В тот вечер Надя сияла. Она увлекла его в другую комнату (хозяйка, у которой она жила, как раз уехала в отпуск) и шепнула на ухо:
— Поцелуй меня…
Костя задыхался от волнения. Ему не верилось, что девушка так доверчива с ним. Но поцеловать так и не осмелился. Надя весело улыбнулась:
— Чудной… — И со вздохом добавила: — Берегись моря, оно всегда зыбкое.
Тяжело сложилась у нее жизнь. Отец, воевавший где-то на Севере, пропал без вести, когда ей исполнился годик. А вскоре во время операции умерла мать. Надю взяла к себе старшая сестра матери Фекла Терентьевна, хотя своих малышей было пятеро. Надя закончила десятилетку и пошла работать. Получила первую получку, принесла домой.
— Мама, вот тебе…
Фекла Терентьевна не в силах была сдержать слезы. Не надо ей денег, пусть лучше справит себе туфли, на платье шерсти красивой купит.
— Ты уже невеста, парни на тебя заглядываются.
Жили они на Кинбурнской косе, что на Херсонщине. Наде приглянулся там рыбак. Генка — так звали парня — был первым хлопцем на селе, хорошо играл на баяне. Он то и выпалил ей:
— Пойдешь за меня? Знаешь, я тебе в Лимане золотую рыбку поймаю. Вот как у Пушкина в сказке. Она счастье нам принесет. Пойдешь?..

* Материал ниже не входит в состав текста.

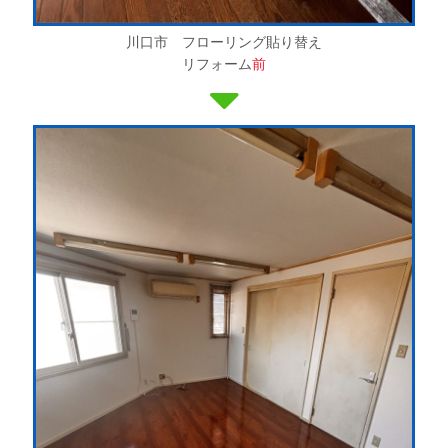
川口市 フローリング貼り替え
リフォーム
前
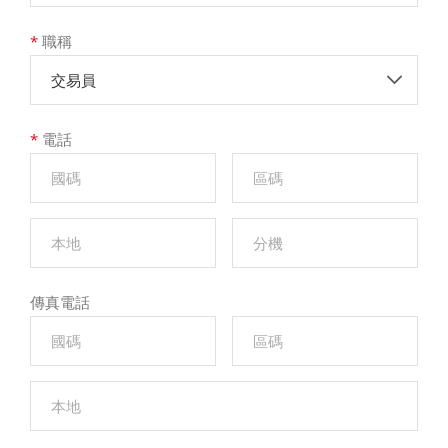
*
職稱
交易員
*
電話
傳真電話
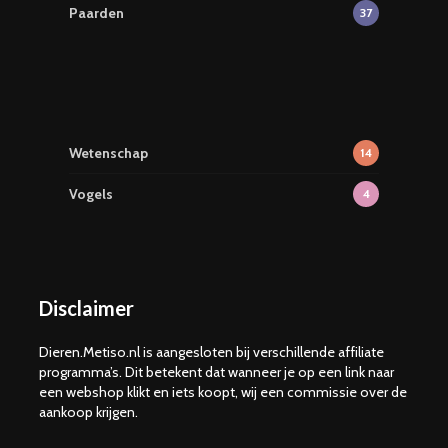
Paarden
37
Wetenschap
14
Vogels
4
Disclaimer
Dieren.Metiso.nl is aangesloten bij verschillende affiliate
programma’s. Dit betekent dat wanneer je op een link naar
een webshop klikt en iets koopt, wij een commissie over de
aankoop krijgen.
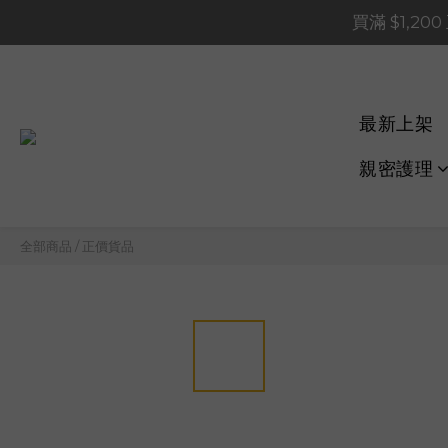
買滿 $1,20
買滿 $1,20
買滿 $60
📢 系統維護通知 – SHOP
最新上架
買滿 $1,20
親密護理
全部商品
/
正價貨品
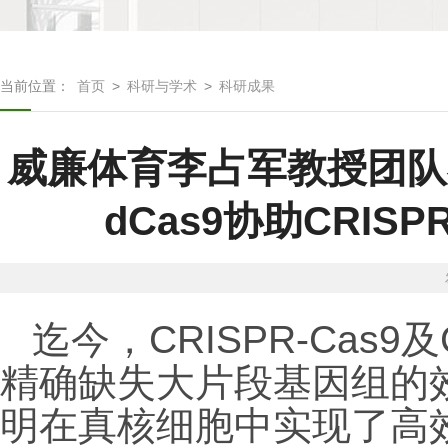
当前位置：
首页
>
科研与学术
>
科研成果
威廉体育李占军教授团队在S
dCas9协助CRIS
迄今，
CRISPR-Cas9
及
精确缺失大片段基因组的
明在真核细胞中实现了高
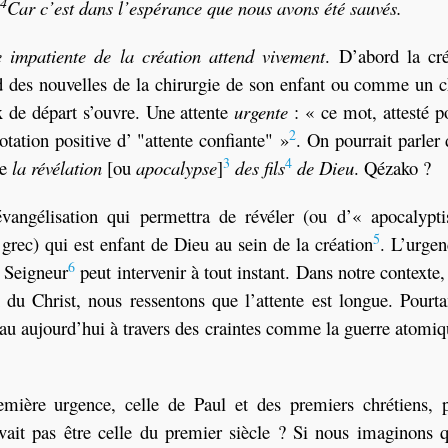
4
Car c’est dans l’espérance que nous avons été sauvés.
te impatiente de la création attend vivement
. D’abord la cr
 des nouvelles de la chirurgie de son enfant ou comme un c
x de départ s’ouvre. Une attente
urgente
: « ce mot, attesté p
2
tation positive d’ "attente confiante" »
. On pourrait parler
3
4
De
la révélation
[ou
apocalypse
]
des fils
de Dieu
. Qézako ?
évangélisation qui permettra de révéler (ou d’« apocalypti
5
e grec) qui est enfant de Dieu au sein de la création
. L’urge
6
u Seigneur
peut intervenir à tout instant. Dans notre contexte
n du Christ, nous ressentons que l’attente est longue. Pourt
au aujourd’hui à travers des craintes comme la guerre atomi
mière urgence, celle de Paul et des premiers chrétiens, p
vait pas être celle du premier siècle ? Si nous imaginons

Наутро Генка ушел на путину. А в ту пору над Лиманом поднялся небывалый ураган. Завертело лодку, опрокинуло. Генка в сетях запутался… Немало слез выплакала Надя, да горю не помогло. В то лето как раз на Лиман приехала отдыхать семья штурмана из Синеморска. Надя сидела у берега. Косы до самой земли распустила. Грустная такая. Бросает в воду камешки. Солнце низко повисло над Лиманом, подожгло камыш, и блестит он как бронза. От лучей волосы у девушки будто огненные. Штурман подошел к ней, поздоровался:
— Можно присесть, красавица?
— Садись, если не трусишь, — сказала она с усмешкой.
Это штурмана позабавило.
— А чего трусить?
— У жены отобью, бойся. — Помолчала, вздохнула. — Уехать вот мне надо из села. Взял бы на Север, а? Слыхала я, что рыбачки там нужны.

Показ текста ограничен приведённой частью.